Students to release updated Joey-tracker app

Two students will this Wednesday unveil PartyBus, an updated Joey-tracker application for smartphones, with the release of the new iOS 7 Apple operating system.

Creators Mario Hall and Brendan Conron, both juniors, explained that users will see an updated form of the current PartyBus app with a different tracking strategy.

“We’re in the process of redesigning [the app] for iOS 7, which is the new version of the software, to make it better and easier to use,” Hall said.

The first version of PartyBus, Hall and Conron said, used “crowdsourcing” to track the location of the Joey. Students were able to send in feedback on the Joey’s whereabouts by selecting its position from a list of stops or by enabling the phone’s location-tracking function once on the bus. From these “tags,” other students could follow the Joey’s progress on a map.

Instead of relying on student “tags,” the new version of the app estimates the number of minutes until the Joey’s arrival at three stops based on the schedule posted online, Hall said. “Everything’s hard-coded without Wifi, without data, and you just go on your phone and you can see all the times,” Conron said.

Hall explained that the changes to the app were necessary since PartyBus remains fairly unknown on campus.

“We’re realizing that people really aren’t going to send in stuff,” he said. “We’re trying to figure out a way to design around that so that the app isn’t useless without it. And that’s what we’re stressing with this whole schedule-view thing.”

Eventually, Conron said, the team hopes to reintroduce the crowd-sourcing feature and make the scheduled times a fallback time estimate for when no “tags” have been recently added by students.

“We just want an app that works right now,” he said. “Once that’s solid and works, we’ll put back user activity,” he said.

Hall said he came up with the idea for PartyBus while walking back to his dorm last winter. After wondering aloud where the Joey was, his friend said he knew where it was because another friend had just texted him from inside the bus.

“That made me think, ‘Oh, we could crowdsource the Joey,’” he said.

When the app came out last semester, Hall and Conron focused more on working out technical bugs than promoting it. This time, Hall said, they plan to market the app with pamphlets in the dining halls and posters around Joey stops.

“It’s not going to work if people aren’t using it, so there’s going to be a lot more push once we get it working,” Hall said.

According to Conron, the original app debuted in February of last year after he and Hall worked on it for two months. A few technical issues discovered in the first few weeks of the app’s existence, however, prevented it from becoming fully functional until the last month and a half of school, Conron said.

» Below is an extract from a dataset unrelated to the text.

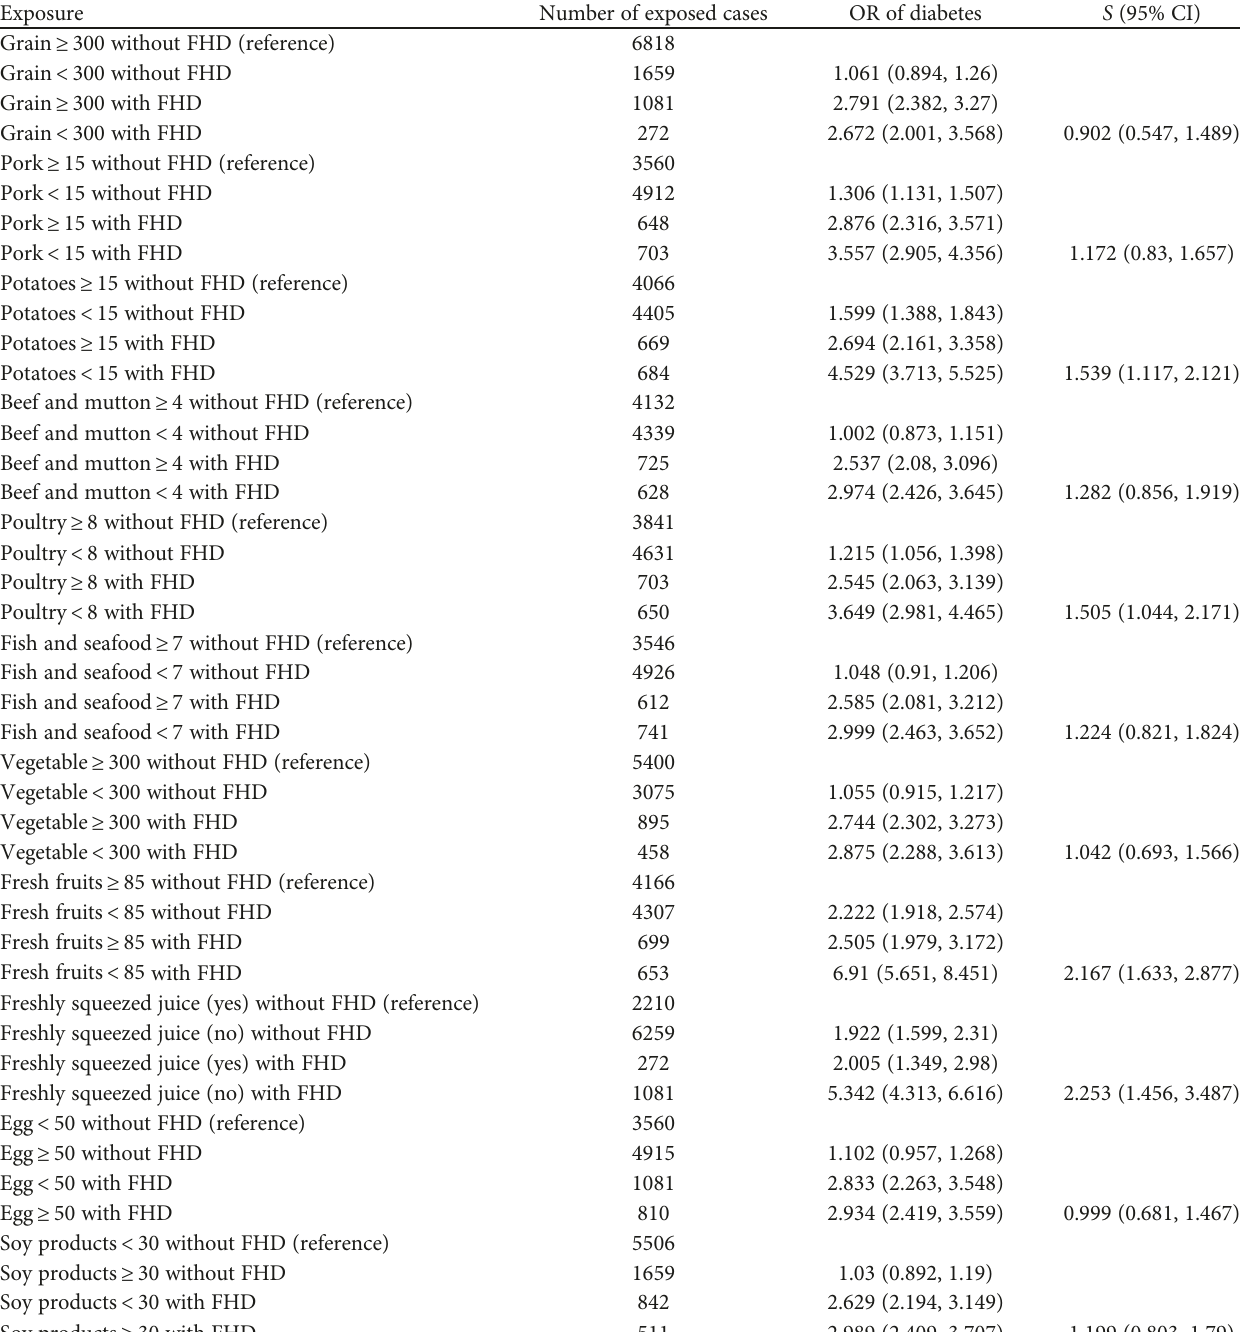
Table 5: Interaction e ff ects between FHD and dietary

“The biggest bug was that if you didn’t enable your location and used the app, it would tag you at [coordinates] (0,0), which is somewhere off the coast of Africa,” Conron said. “So the Joey was in Africa for a while.”

Both the first version of PartyBus and the new edition are free for students to download.

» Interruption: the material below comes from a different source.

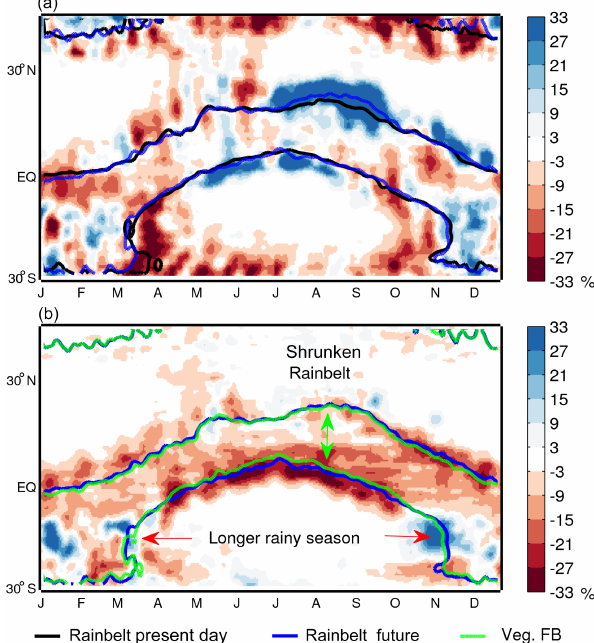
Figure 11. Daily changes in precipitation averaged over the longi- tude band 18–30 ◦ E, represented as relative changes in daily precip- itation intensity (shading, %) and rain belt location (contour) due to (a) climate change and (b) vegetation feedback for future. The rain belt location is defined as a 2mmday − 1 contour. Ten-day running mean is applied for daily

“Our idea was it should be a wake-up call to Tufts if two students in their spare time can make a better functioning system than an entire school with literally millions of dollars in endowment,” Hall said.

By charging people to download PartyBus, Hall said, the team would run the risk of fragmenting their user base, resulting in fewer people using the “tag” system.

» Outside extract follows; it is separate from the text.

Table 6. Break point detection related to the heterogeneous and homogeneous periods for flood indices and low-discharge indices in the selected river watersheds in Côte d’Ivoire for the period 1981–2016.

As of press time, more than 200 people have downloaded the old app, Hall said. He expressed satisfaction with this number given the lack of advertising.

“We’re happy it’s sort of spreading by word of mouth,” he said.

Hall and Conron encouraged people to download the new app in order to make Joey-tracking more accurate in the future, when the crowdsourcing features are reestablished.

“If people help, then it will be accurate, so it’s really up to students,” Hall said.